▸ **Aim of the exercise**
Lines below containing the word "presses" should be copied out.

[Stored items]
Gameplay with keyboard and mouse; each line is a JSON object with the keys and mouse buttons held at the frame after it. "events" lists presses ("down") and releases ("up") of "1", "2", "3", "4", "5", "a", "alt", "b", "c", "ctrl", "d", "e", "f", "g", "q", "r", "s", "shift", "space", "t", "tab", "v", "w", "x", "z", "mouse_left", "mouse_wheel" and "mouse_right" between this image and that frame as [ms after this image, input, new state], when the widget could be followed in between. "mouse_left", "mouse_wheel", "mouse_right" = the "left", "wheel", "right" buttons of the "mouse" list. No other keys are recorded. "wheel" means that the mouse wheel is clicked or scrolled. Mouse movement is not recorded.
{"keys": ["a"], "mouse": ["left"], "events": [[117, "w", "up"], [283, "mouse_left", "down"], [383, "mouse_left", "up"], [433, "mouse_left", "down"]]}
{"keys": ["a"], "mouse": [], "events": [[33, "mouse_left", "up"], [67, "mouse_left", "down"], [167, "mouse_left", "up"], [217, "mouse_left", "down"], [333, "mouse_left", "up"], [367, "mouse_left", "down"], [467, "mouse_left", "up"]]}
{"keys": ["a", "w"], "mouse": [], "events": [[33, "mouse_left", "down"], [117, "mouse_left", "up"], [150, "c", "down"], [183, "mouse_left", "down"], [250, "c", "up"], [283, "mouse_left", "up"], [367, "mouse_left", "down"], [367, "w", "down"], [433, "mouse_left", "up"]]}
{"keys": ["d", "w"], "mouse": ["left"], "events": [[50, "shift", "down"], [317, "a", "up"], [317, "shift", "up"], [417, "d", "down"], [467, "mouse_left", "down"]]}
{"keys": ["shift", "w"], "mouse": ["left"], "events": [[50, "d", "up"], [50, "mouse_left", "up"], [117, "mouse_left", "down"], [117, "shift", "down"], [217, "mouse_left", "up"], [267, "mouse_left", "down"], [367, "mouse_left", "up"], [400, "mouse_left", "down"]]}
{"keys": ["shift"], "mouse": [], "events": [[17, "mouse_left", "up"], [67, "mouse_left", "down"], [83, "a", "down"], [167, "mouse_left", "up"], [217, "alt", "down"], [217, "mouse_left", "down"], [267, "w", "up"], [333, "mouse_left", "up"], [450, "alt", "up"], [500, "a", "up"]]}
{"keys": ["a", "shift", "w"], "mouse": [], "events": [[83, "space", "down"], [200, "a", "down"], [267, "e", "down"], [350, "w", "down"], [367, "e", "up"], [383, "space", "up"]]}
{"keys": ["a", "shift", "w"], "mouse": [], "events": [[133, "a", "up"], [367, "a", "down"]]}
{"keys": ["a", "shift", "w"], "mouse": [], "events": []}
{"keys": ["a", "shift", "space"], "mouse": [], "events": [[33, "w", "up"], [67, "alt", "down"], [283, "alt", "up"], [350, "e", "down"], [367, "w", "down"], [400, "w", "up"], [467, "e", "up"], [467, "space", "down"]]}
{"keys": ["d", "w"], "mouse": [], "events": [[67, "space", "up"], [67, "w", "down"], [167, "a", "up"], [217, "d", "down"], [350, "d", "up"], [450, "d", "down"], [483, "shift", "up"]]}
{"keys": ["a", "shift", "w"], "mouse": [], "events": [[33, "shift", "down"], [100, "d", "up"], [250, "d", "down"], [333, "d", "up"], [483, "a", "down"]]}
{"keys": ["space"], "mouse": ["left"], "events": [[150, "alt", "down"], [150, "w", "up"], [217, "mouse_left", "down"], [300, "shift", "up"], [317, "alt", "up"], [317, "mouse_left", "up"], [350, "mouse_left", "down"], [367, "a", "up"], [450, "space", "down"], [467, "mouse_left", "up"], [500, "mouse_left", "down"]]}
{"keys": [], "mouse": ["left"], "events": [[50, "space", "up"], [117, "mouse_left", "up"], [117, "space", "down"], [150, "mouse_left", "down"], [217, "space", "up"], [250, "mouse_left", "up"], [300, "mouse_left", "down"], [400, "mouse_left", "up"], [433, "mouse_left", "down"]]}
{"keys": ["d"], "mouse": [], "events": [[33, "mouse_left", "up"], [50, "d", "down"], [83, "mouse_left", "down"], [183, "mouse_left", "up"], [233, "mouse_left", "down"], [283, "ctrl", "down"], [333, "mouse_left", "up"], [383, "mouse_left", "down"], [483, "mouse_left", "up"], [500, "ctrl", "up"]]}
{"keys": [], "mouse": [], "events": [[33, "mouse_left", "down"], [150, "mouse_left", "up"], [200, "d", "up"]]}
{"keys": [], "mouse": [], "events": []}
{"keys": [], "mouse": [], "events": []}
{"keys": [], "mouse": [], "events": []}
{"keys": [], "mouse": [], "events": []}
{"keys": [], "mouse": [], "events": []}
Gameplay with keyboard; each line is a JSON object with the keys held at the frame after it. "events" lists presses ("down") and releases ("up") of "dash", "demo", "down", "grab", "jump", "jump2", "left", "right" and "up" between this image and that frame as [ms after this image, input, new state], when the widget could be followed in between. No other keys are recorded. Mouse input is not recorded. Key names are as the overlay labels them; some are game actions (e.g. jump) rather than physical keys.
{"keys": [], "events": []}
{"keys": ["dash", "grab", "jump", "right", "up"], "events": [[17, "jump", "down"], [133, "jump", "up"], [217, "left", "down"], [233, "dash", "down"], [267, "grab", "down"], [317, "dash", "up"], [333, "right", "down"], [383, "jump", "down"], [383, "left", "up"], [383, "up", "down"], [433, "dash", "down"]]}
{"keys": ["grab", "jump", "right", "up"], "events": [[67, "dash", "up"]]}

▸ **Written reply**
Gameplay with keyboard and mouse; each line is a JSON object with the keys and mouse buttons held at the frame after it. "events" lists presses ("down") and releases ("up") of "1", "2", "3", "4", "5", "a", "alt", "b", "c", "ctrl", "d", "e", "f", "g", "q", "r", "s", "shift", "space", "t", "tab", "v", "w", "x", "z", "mouse_left", "mouse_wheel" and "mouse_right" between this image and that frame as [ms after this image, input, new state], when the widget could be followed in between. "mouse_left", "mouse_wheel", "mouse_right" = the "left", "wheel", "right" buttons of the "mouse" list. No other keys are recorded. "wheel" means that the mouse wheel is clicked or scrolled. Mouse movement is not recorded.
Gameplay with keyboard; each line is a JSON object with the keys held at the frame after it. "events" lists presses ("down") and releases ("up") of "dash", "demo", "down", "grab", "jump", "jump2", "left", "right" and "up" between this image and that frame as [ms after this image, input, new state], when the widget could be followed in between. No other keys are recorded. Mouse input is not recorded. Key names are as the overlay labels them; some are game actions (e.g. jump) rather than physical keys.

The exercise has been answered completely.